En el caso de Emilio la determinación es clara desde el principio: «Fui a Barcelona porque estaba convencido de que era la única forma de triunfar en la literatura… había decidido que mi destino era ser el máximo representante de la literatura ecuatoriana» (p. 6).
Sin más, esta ciudad nos hace boom en los corazones y pensamos inmediatamente en Carmen Balcells. Nos vemos sentados en una mesa donde podremos dar discursos sobre la «política latinoamericana», escribir una columna semanal en El País y ser entrevistado cada vez que en nuestro país a alguien se le ocurre innovar con demasiado brío en el campo ideológico.
Todo lo anterior, claro, con una buena botella de vino y alguna tapa. Barcelona, entonces, como un lugar donde explorar una utopía en tamaño bolsillo, pero distribuible hacia el mundo. Emilio cree poder lograr la hazaña lejos de su tierra. El joven, eso sí, también tiene otros motivos.
Mentir, escribir para llorar
Como en toda novela de aprendizaje hay un corazón roto que debe su quiebre a un nombre y apellido: Martina Moscoso. El país se ha vuelto un lugar hostil pues ahí encontramos un «No» cuando en realidad, en la ensoñación de la aventura, Barcelona (o cualquier lugar), nos dice «Sí».
Así, el protagonista viene a llorar su decepción amorosa miles de kilómetros lejos del Pichincha. Para ello decide inventarse una vida nueva: estudiante de un máster de literatura, entrevistador de figuras prominentes de la galaxia literaria española, lector total de Vila Matas, amante amigo de una profesora joven, concursante de certámenes literarios (Sensini dixit), en fin, todo para la causa de la literatura o, más bien, todo aquello que le permita avanzar en vez de mirar hacia atrás.
Es sabido que cuando se está madurando necesitamos «síes», no «noes». Nuestro camino está adelante, no atrás. Sin embargo, es la propia vida la que nos enseña que se aprende más de los «Noes» que de los «Síes». De hecho, acá está el meollo de esta divertida e inteligente novela, que, a su vez, es una dulce experiencia de lectura.
Vamos a plantearlo de este modo: ¿en qué consiste ser un escritor? Si alejamos la imagen de la mesa, los discursos inflamados y las tapas, nos queda una persona que se sienta todos los días, mira por la ventana a la gente pasar y luego acomete el acto: escribir.
En términos materiales escribir es simplemente rellenar una hoja en blanco. Así un día tras otro para al final alcanzar una unidad: un libro.
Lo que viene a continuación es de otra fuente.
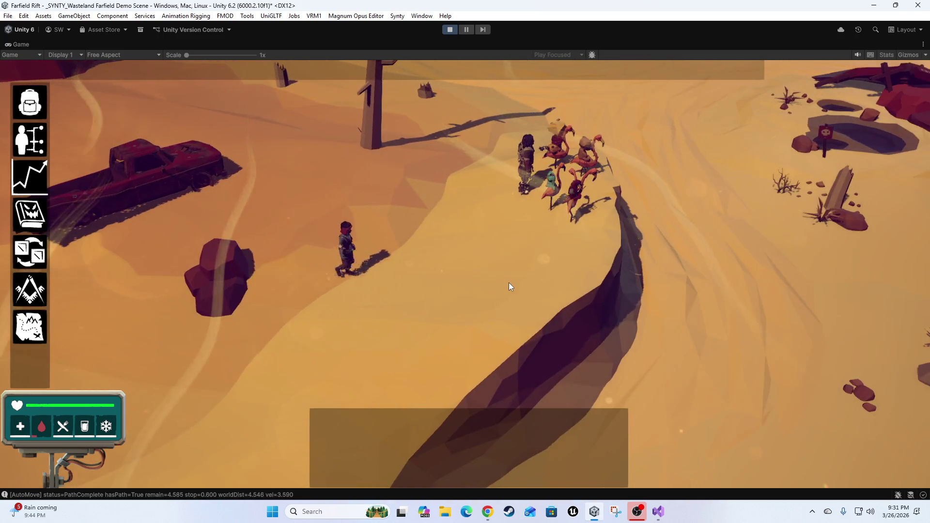
pyautogui.click(509, 283)
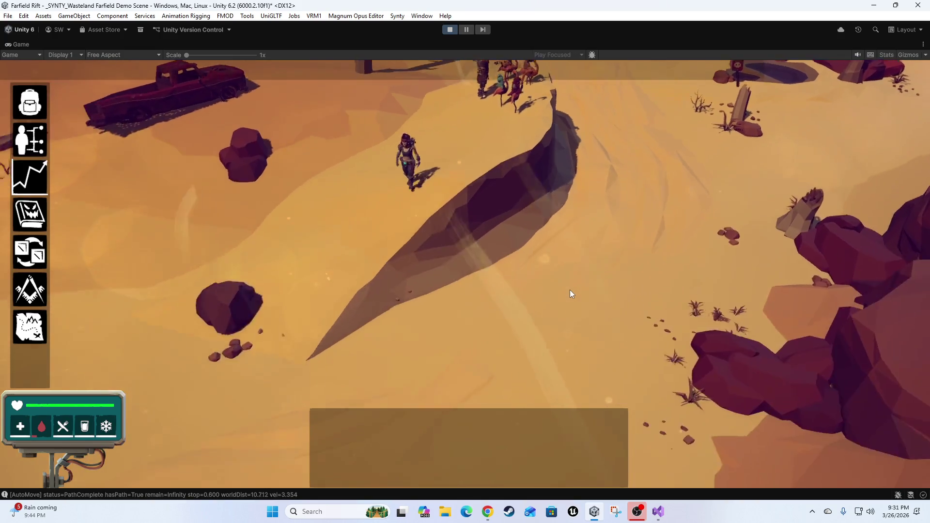
pyautogui.click(568, 289)
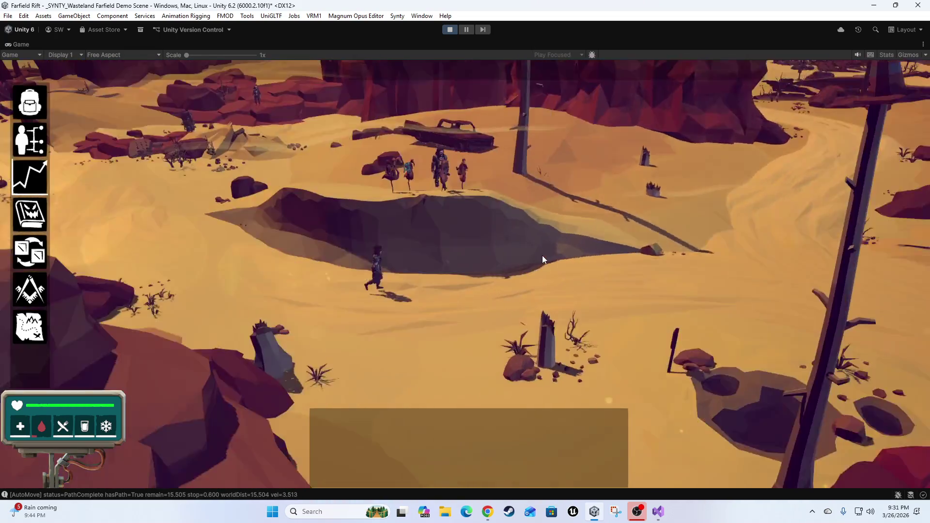
pyautogui.click(542, 254)
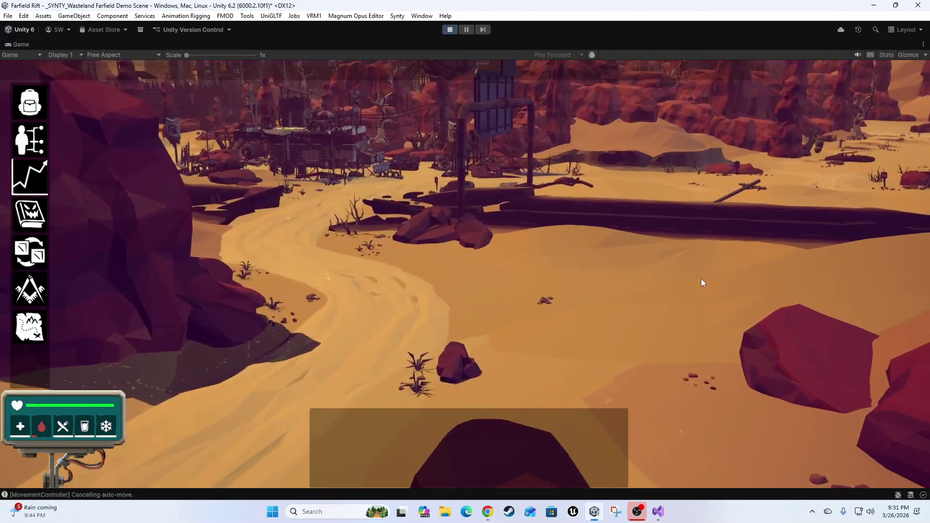
# Fly the camera past the billboard and over the red cliffs, tilting up toward the distant mountains
pyautogui.press('w')
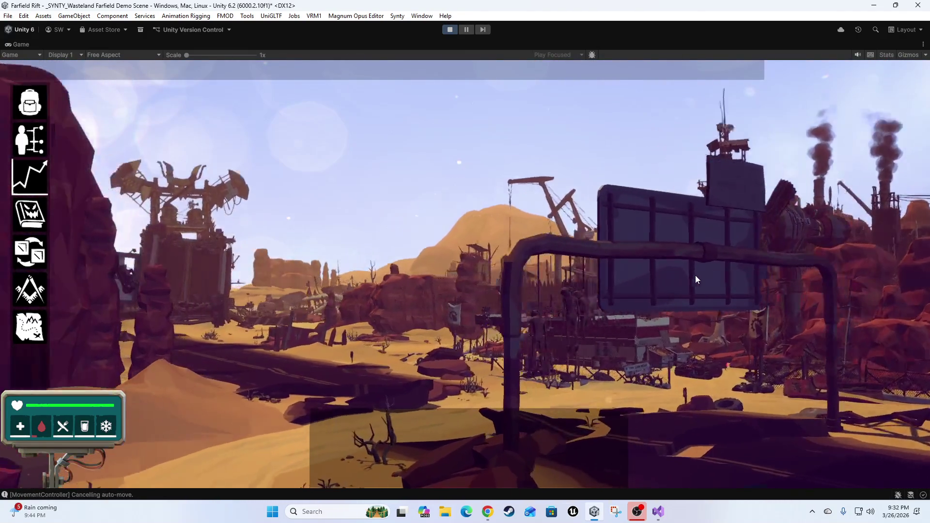
pyautogui.press('w')
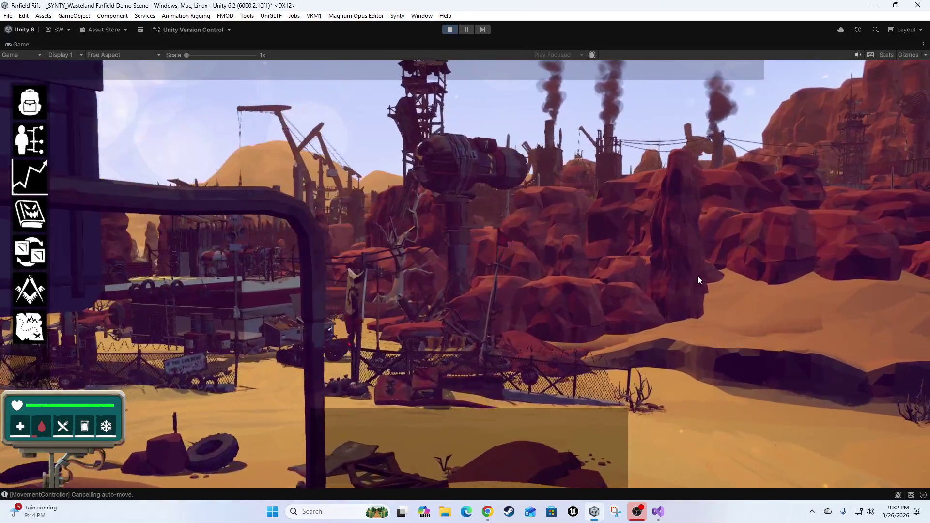
pyautogui.press('w')
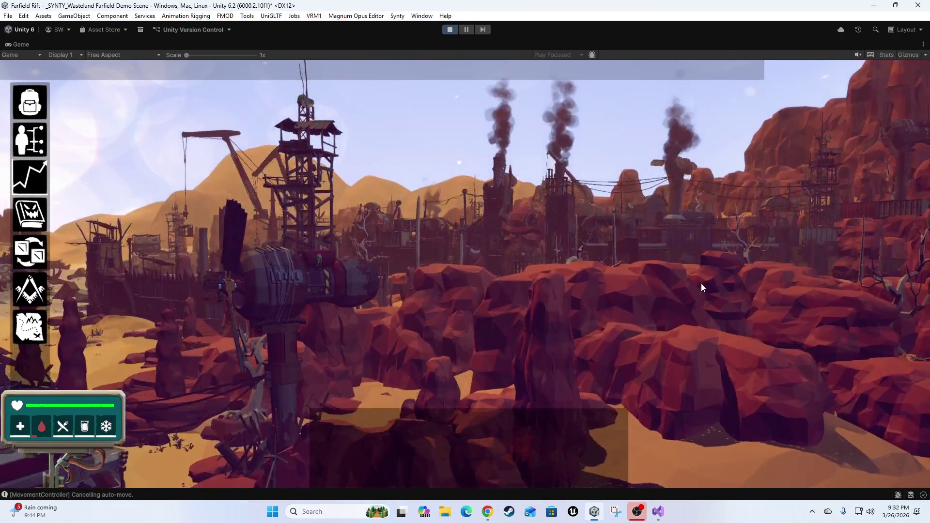
pyautogui.press('w')
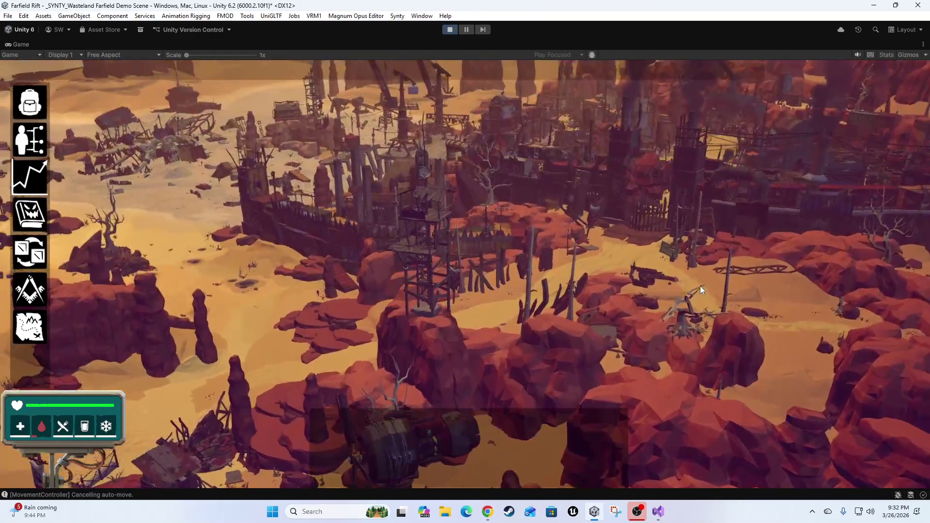
pyautogui.press('w')
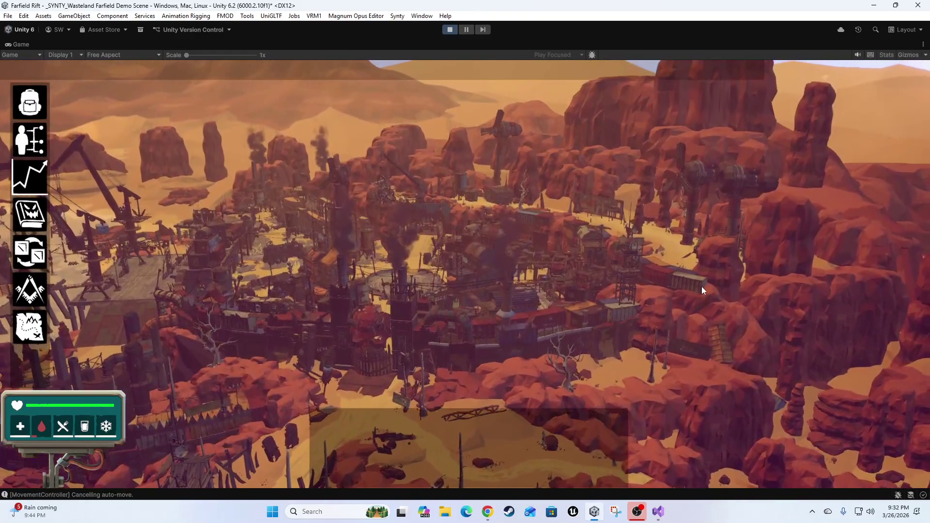
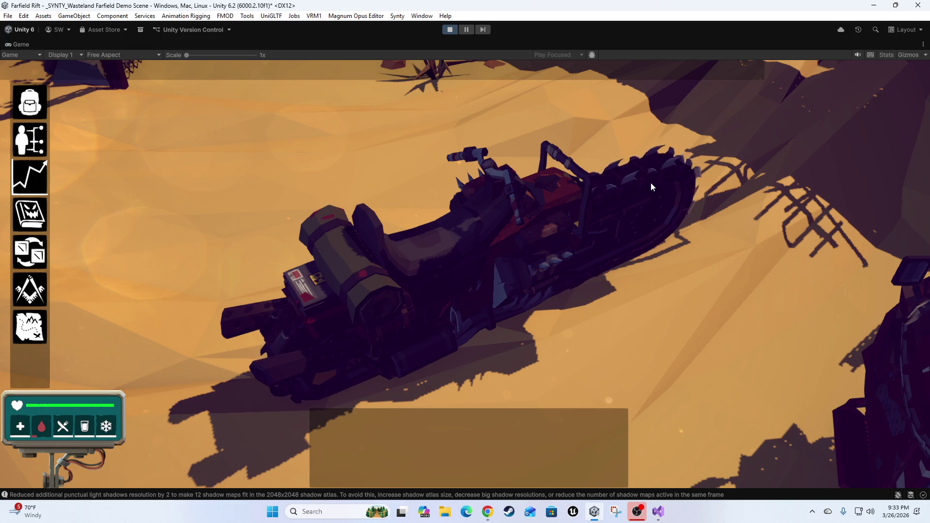
# Circle the game camera around the motorbike and red truck
pyautogui.press('d')
pyautogui.press('d')
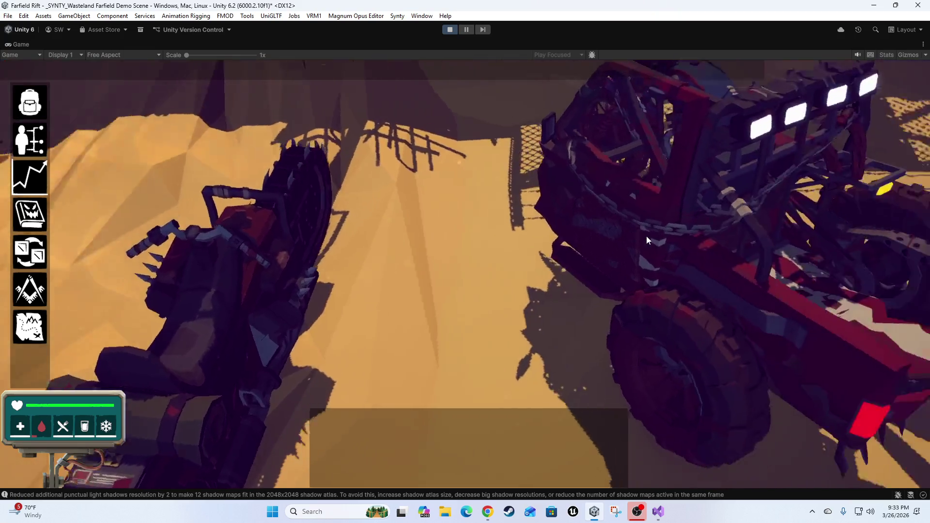
pyautogui.press('d')
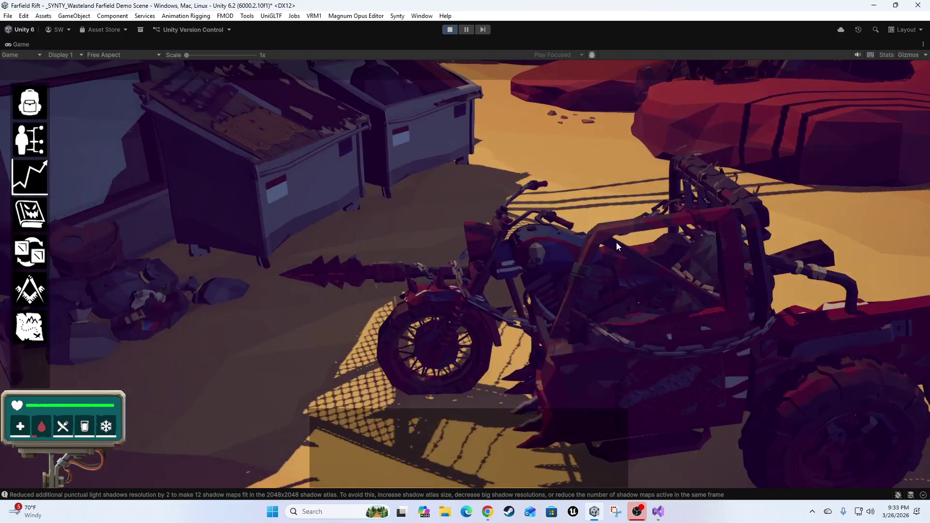
pyautogui.press('d')
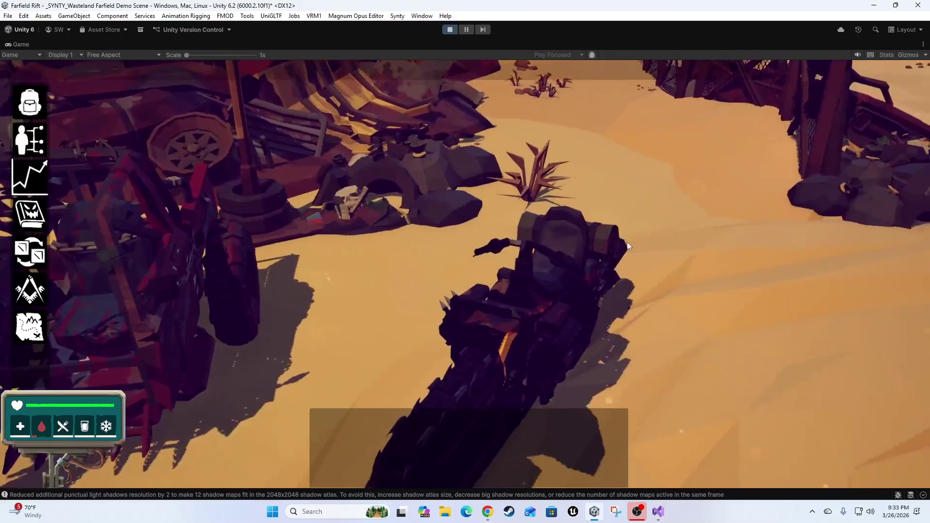
pyautogui.press('d')
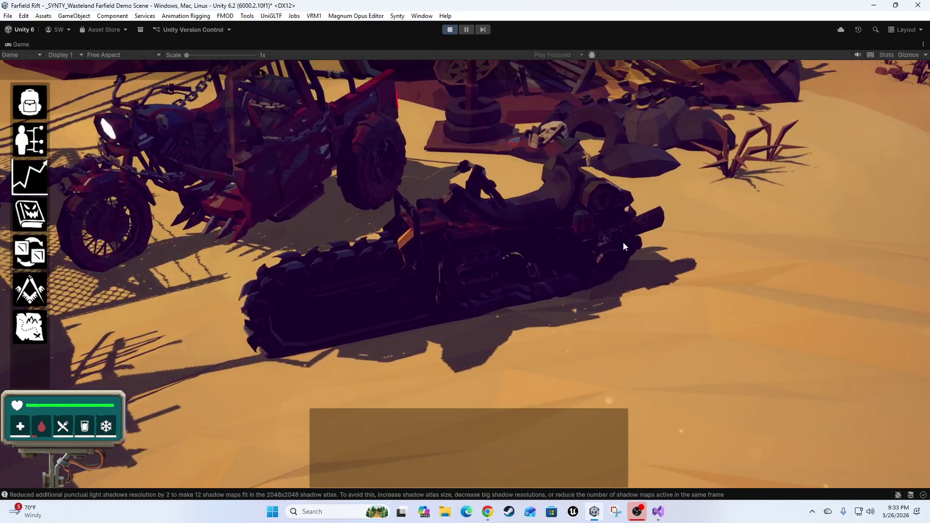
pyautogui.press('a')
Algo bastante doméstico. César Aira se sienta todos los días en un café y escribe una página. Hemingway escribía hasta dejar en suspenso lo que sucedería en la escena. Como sea, todos ellos comparten una cosa: rellenan una hoja en blanco.
Ya que tenemos el aspecto documental de la cuestión, pasemos ahora al contenido. ¿De qué puede escribir un joven de 26 años con el corazón roto? Estaríamos tentados de decir: sobre su ruptura amorosa. Claro, eso está en la novela, pero Molina no es un advenedizo en el campo literario y sabe que para escribir la verdad hay que mentir, tomar otro cauce, hacer, como diría Barthes, literatura indirecta o, para seguir a Vila Matas, metaliteratura.
Es por eso que nos enteramos de los engaños periodísticos de Emilio, de sus continuas mentiras, farsas, en base a las cuales todo su mundo comienza a huir de él y Emilio empieza a aparecer como alguien confundido, lastimado, pero real. Atraviesa su infierno terrenal, ya no utopía, de bolsillo. Deja de ser «escritor latinoamericano». En una parte del libro dice: «Yo no era una mala persona. Sólo tenía sueños muy altos» (p. 117).
Y es verdad. La migración catalana puede ser una aventura, una desconexión tal que los referentes se pierdan y la búsqueda personal se torne un obstáculo para los demás. El protagonista no alcanza a quedar sólo, pero casi. Y ese casi no es la lealtad de su amigo Jordi, sino que es el material de su vida que se convertirá en el material de su obra.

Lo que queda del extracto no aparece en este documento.